Problem details =
Set down all of the records below exactly, please, omitting the images.

[Dataset entries]
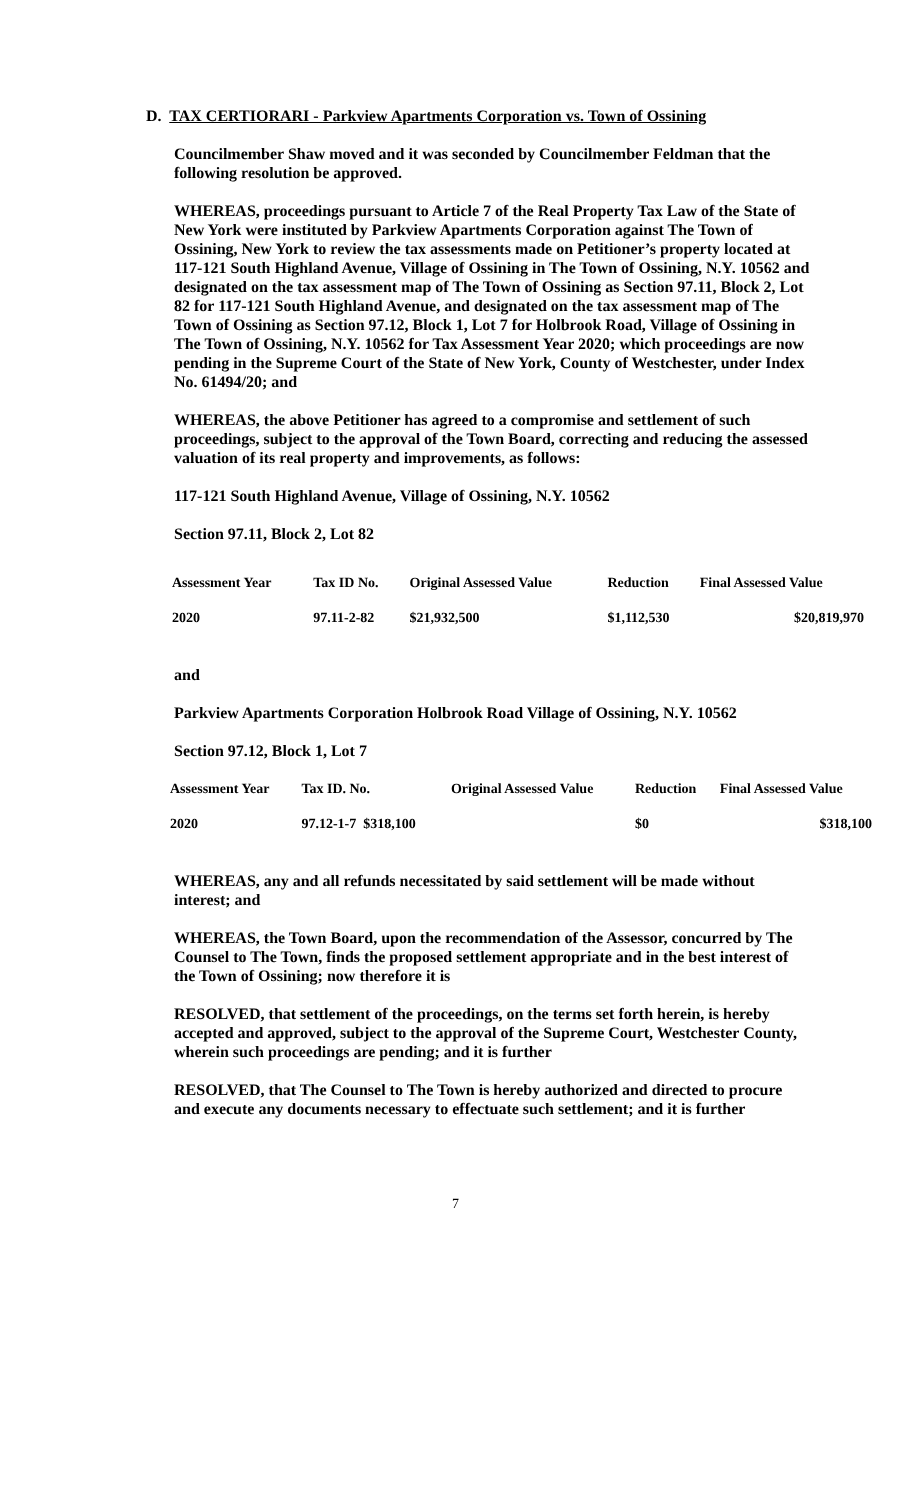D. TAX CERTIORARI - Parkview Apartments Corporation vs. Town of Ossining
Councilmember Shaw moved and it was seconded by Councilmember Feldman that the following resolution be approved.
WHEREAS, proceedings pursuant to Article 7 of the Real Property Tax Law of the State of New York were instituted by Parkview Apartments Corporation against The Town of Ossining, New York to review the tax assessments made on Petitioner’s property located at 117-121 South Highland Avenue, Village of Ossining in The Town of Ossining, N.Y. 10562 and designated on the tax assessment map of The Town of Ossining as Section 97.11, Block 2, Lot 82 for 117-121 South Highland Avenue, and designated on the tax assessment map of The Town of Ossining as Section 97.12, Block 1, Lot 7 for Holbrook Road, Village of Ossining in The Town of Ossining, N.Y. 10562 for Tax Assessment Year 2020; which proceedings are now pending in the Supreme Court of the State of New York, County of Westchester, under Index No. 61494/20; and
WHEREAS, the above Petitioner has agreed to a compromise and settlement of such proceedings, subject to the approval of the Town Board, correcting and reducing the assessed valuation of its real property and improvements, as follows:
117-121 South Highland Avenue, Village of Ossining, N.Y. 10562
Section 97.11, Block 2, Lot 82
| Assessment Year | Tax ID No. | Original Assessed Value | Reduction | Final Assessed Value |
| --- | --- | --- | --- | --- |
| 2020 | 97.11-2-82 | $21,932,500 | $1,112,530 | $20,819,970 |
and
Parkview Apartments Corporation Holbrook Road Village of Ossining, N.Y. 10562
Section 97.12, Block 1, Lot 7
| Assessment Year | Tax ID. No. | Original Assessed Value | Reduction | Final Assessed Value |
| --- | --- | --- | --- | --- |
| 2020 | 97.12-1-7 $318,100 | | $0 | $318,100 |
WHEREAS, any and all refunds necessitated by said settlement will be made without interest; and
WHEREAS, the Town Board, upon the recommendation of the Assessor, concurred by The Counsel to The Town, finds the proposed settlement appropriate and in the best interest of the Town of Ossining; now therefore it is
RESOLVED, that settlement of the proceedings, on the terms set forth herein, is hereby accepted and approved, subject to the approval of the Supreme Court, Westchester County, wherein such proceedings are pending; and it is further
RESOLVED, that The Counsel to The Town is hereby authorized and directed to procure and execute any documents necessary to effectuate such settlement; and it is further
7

Answer for this exercise =
D. TAX CERTIORARI - Parkview Apartments Corporation vs. Town of Ossining
Councilmember Shaw moved and it was seconded by Councilmember Feldman that the following resolution be approved.
WHEREAS, proceedings pursuant to Article 7 of the Real Property Tax Law of the State of New York were instituted by Parkview Apartments Corporation against The Town of Ossining, New York to review the tax assessments made on Petitioner’s property located at 117-121 South Highland Avenue, Village of Ossining in The Town of Ossining, N.Y. 10562 and designated on the tax assessment map of The Town of Ossining as Section 97.11, Block 2, Lot 82 for 117-121 South Highland Avenue, and designated on the tax assessment map of The Town of Ossining as Section 97.12, Block 1, Lot 7 for Holbrook Road, Village of Ossining in The Town of Ossining, N.Y. 10562 for Tax Assessment Year 2020; which proceedings are now pending in the Supreme Court of the State of New York, County of Westchester, under Index No. 61494/20; and
WHEREAS, the above Petitioner has agreed to a compromise and settlement of such proceedings, subject to the approval of the Town Board, correcting and reducing the assessed valuation of its real property and improvements, as follows:
117-121 South Highland Avenue, Village of Ossining, N.Y. 10562
Section 97.11, Block 2, Lot 82
| Assessment Year | Tax ID No. | Original Assessed Value | Reduction | Final Assessed Value |
| --- | --- | --- | --- | --- |
| 2020 | 97.11-2-82 | $21,932,500 | $1,112,530 | $20,819,970 |
and
Parkview Apartments Corporation Holbrook Road Village of Ossining, N.Y. 10562
Section 97.12, Block 1, Lot 7
| Assessment Year | Tax ID. No. | Original Assessed Value | Reduction | Final Assessed Value |
| --- | --- | --- | --- | --- |
| 2020 | 97.12-1-7 $318,100 | | $0 | $318,100 |
WHEREAS, any and all refunds necessitated by said settlement will be made without interest; and
WHEREAS, the Town Board, upon the recommendation of the Assessor, concurred by The Counsel to The Town, finds the proposed settlement appropriate and in the best interest of the Town of Ossining; now therefore it is
RESOLVED, that settlement of the proceedings, on the terms set forth herein, is hereby accepted and approved, subject to the approval of the Supreme Court, Westchester County, wherein such proceedings are pending; and it is further
RESOLVED, that The Counsel to The Town is hereby authorized and directed to procure and execute any documents necessary to effectuate such settlement; and it is further
7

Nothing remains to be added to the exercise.